Lincoln, the movie about the final four months of his life from the end of 1864, is 150 minutes long, and, while somewhat lugubrious at times, nevertheless was epic and meaningful.  It took #3 this weekend to that vampire film as #1 and Skyfall #2.  Daniel Day-Lewis (he actually sounded American) was perfect for the part, and while he is only around 6'1" tall, the cinema angles and shortness (Mary, wife of Abe, was played by former Singing Nun Sally Fields, who is 5'2") of the other actors made him look like 6'4", which was Lincoln's height, the tallest of our Presidents (with Lyndon B. Johnson).  Mary Todd Lincoln, who was shorter than 5'2", must have gotten around, for she was earlier wooed by Steven Douglas (those debates in 1858 with Lincoln are in the books--and he beat Abraham for the U.S. Senate that year--they were both from Illinois), who, as a Democrat, lost to Lincoln in the 1960 Presidential Election.  You know, Sally kind of looks like Mary.  For some reason, I thought she was regal and superior from my history memory.  In the movie, Mary was a mental wreck and too much the mother.

Lincoln in the movie was witty and humorous, somehow, not characteristics I remember.  This kept bothering me until my mind said, aha, this is Cosmo Kramer (left, from Seinfeld) playing an understated Lincoln.  Mind you, I repeat, Daniel Day-Lewis (right) was also perfect for the role.

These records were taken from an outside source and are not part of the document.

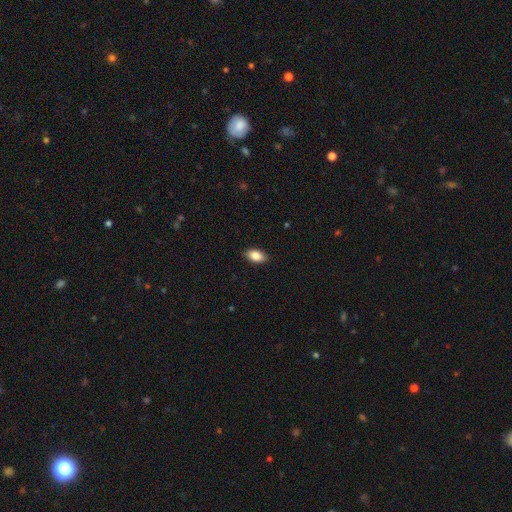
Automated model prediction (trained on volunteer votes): Smooth or featured? Predicted: smooth (p=0.86). How rounded? Predicted: in between (p=0.92). Merging? Predicted: none (p=0.89).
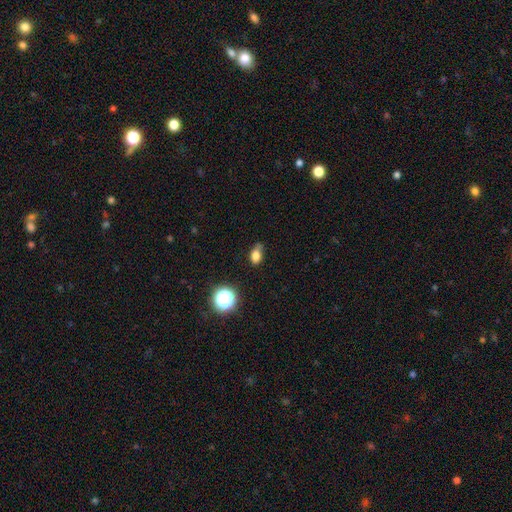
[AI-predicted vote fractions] A smooth galaxy with no disk features (79%) that is in between round and cigar-shaped (77%). Merging: none (52%).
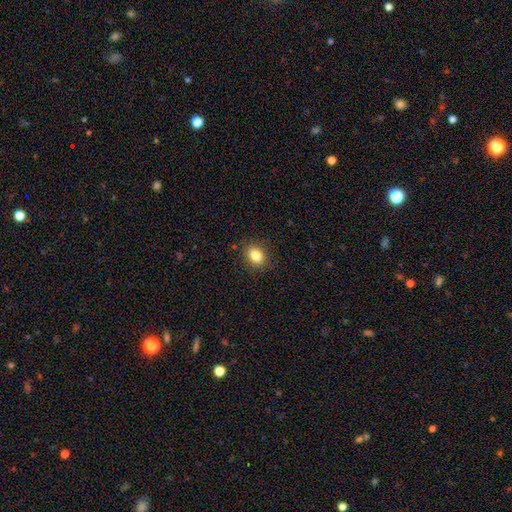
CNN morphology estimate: Smooth or featured? smooth (84%)
How rounded? in between (58%)
Merging? none (87%)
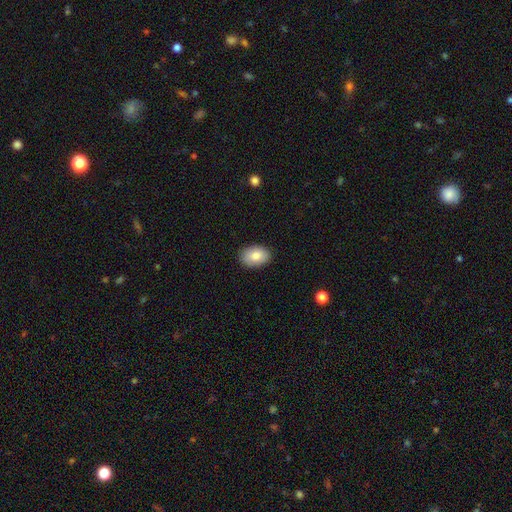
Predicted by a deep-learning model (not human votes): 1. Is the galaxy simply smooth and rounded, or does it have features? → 84% smooth, 10% featured or disk, 7% star or artifact.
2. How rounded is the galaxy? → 85% in between, 14% round, 1% cigar-shaped.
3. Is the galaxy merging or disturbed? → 88% none, 9% minor disturbance, 2% major disturbance, 1% merger.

Oh, I should remind you that you don't get much about the overall movie from my postings.  I just point our interesting things.  Rotten Tomatoes gave Lincoln a 90% rating from reviewers and 89% from the audience.  About right, for Argo got 95% and Skyfall 92%.  The Los Angeles Times raved.

While the history was essentially true, here is a counterpoint, arguing that the Civil War had very little to do with slavery and everything to do with economic policy.  In the film, Lincoln kept repeating his drive, which was freedom for blacks.  His earlier track record showed no such fervor.

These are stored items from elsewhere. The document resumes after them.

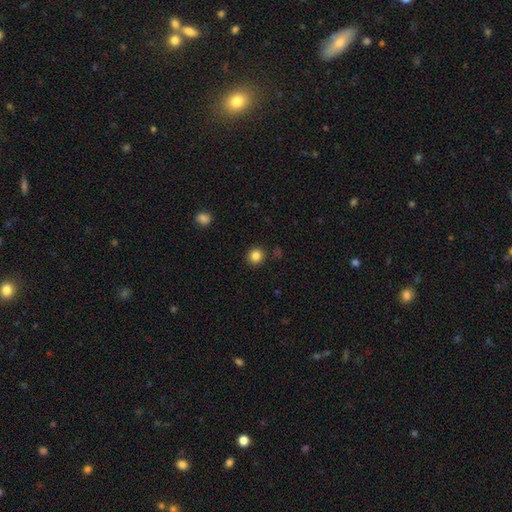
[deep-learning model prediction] Smooth or featured? smooth (85%)
How rounded? round (91%)
Merging? none (90%)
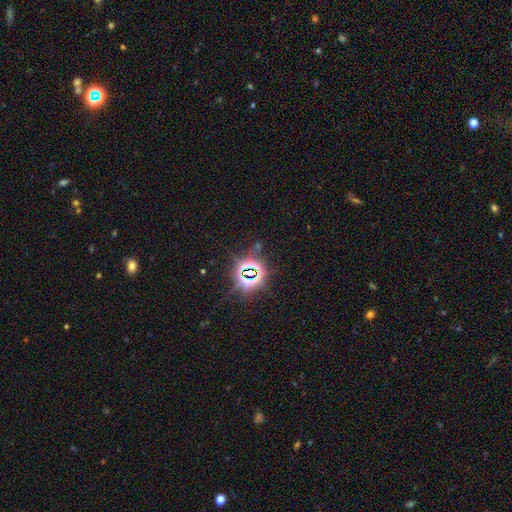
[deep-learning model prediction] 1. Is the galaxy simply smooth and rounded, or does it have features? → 83% star or artifact, 10% smooth, 8% featured or disk.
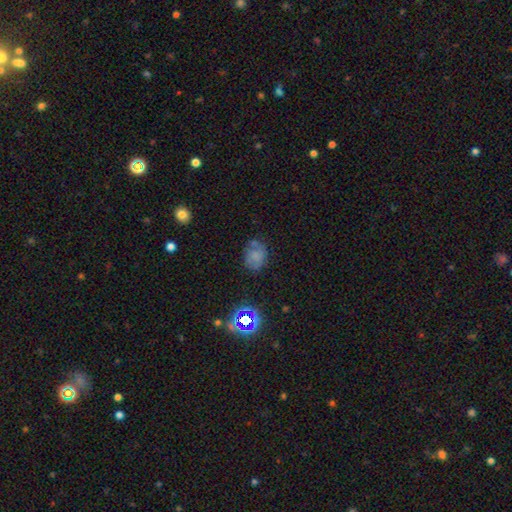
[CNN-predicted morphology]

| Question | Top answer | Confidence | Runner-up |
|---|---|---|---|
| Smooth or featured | smooth | 57% | featured or disk (24%) |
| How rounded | in between | 52% | round (47%) |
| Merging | none | 61% | minor disturbance (24%) |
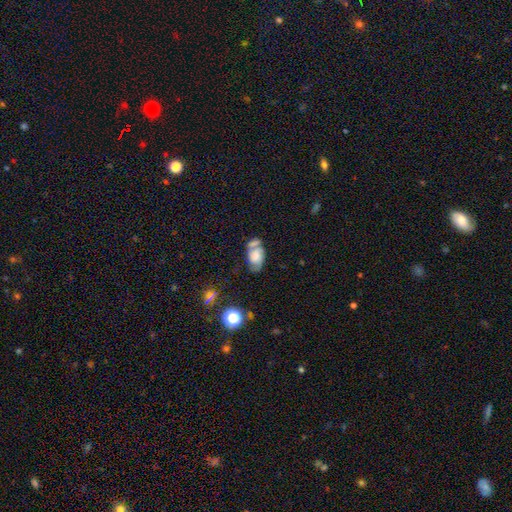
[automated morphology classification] A featured or disk galaxy (47%).

Vote fractions:
- Smooth or featured? featured or disk: 47% / smooth: 42% / star or artifact: 10%
- Merging? none: 44% / minor disturbance: 24% / merger: 22% / major disturbance: 10%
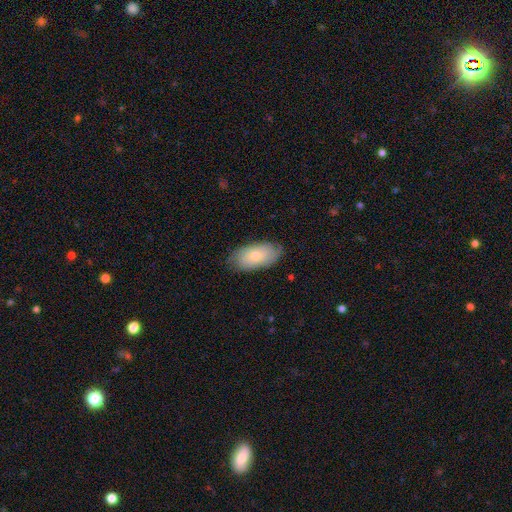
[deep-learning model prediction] A smooth galaxy with no disk features (66%) that is in between round and cigar-shaped (93%).

Vote fractions:
- Smooth or featured? smooth: 66% / featured or disk: 28% / star or artifact: 6%
- How rounded? in between: 93% / cigar-shaped: 3% / round: 3%
- Merging? none: 78% / minor disturbance: 17% / major disturbance: 3% / merger: 1%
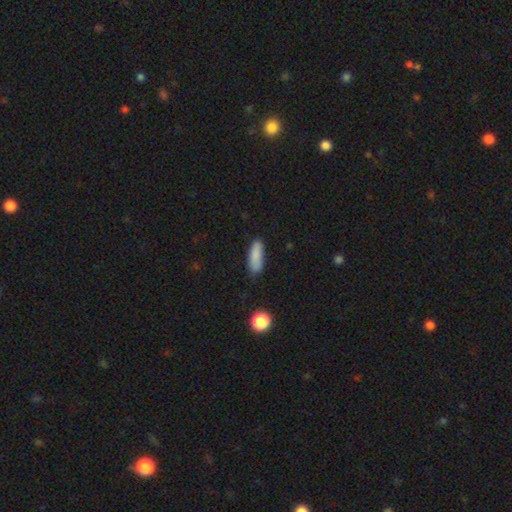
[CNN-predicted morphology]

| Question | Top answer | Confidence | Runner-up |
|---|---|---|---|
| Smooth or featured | smooth | 86% | star or artifact (7%) |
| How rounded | in between | 59% | cigar-shaped (39%) |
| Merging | none | 77% | minor disturbance (18%) |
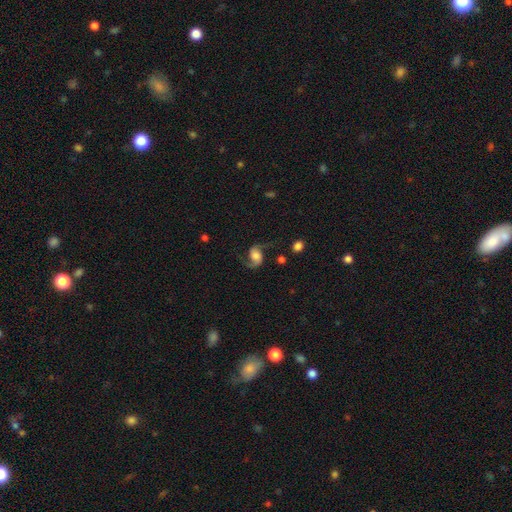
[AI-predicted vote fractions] smooth-or-featured: featured or disk: 78% | smooth: 14% | star or artifact: 8%
  disk-edge-on: no: 98% | yes: 2%
    bar: no: 57% | weak: 32% | strong: 11%
    has-spiral-arms: yes: 96% | no: 4%
      spiral-winding: loose: 65% | medium: 29% | tight: 6%
      spiral-arm-count: 2: 91% | 1: 4% | can't tell: 2% | 3: 1% | 4: 1% | more than 4: 1%
    bulge-size: large: 36% | moderate: 30% | small: 14% | none: 10% | dominant: 10%
  merging: none: 68% | minor disturbance: 17% | major disturbance: 13% | merger: 3%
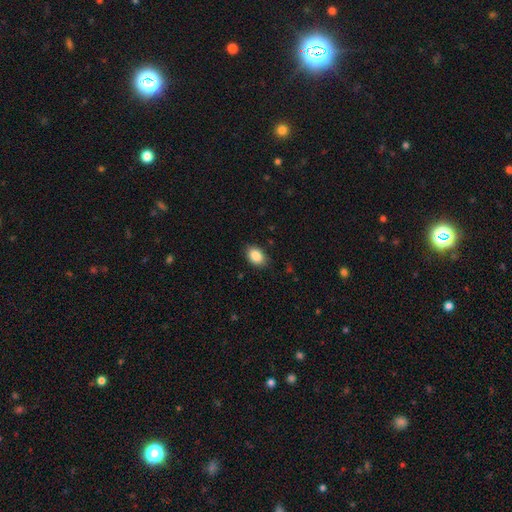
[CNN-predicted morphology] Smooth or featured: smooth — 88% (star or artifact — 8%)
How rounded: in between — 80% (round — 19%)
Merging: none — 84% (minor disturbance — 12%)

The politics also amused me.  Lincoln (he actually was a Whig until that party self-destructed) and his Republicans from the North were for abolition.  His opposition were Democrats and those from the South (Jefferson Davis and Robert E. Lee were Democrats) wanting to maintain slavery.  Huh?  Remember the Red and Blue states from the recent election?  Remember the people of color predominantly voting for Obama?  The South is now Republican and remains a touchy area for equal rights.  How things can change.

I was particularly surprised by the acting of James Spader, who played a buffoon-like lobbyist.  You'll hardly recognize him.  He is one of three hired by President Lincoln to bend the arms of House members with patronage to gain votes for passage of the 13th Amendment, which outlawed slavery and involuntary servitude, except as punishment for a crime, during a lame duck period where the only hope for passage was to convince a few of the 64 Democrats kicked out of office to vote for the end of slavery.  The Emancipation Proclamation had already been declared in 1863, freeing slaves in the ten Confederate states.  Note that all the other states could still have slavery.  The story had much to do with Lincoln wanting to delay the end of the Civil War so that this amendment could pass.  I can spend the next thousand words trying to explain the logic here, but won't, although that was 90% of the film.  Did it pass?  Well, there is a 13th (there are 27, with the first ten being the Bill of Rights) Amendment.  I could also swear that Donald Sutherland was on a horse near the end, you know, a campy cameo, as he continues to be President in Hunger Games, but, no, I guess not.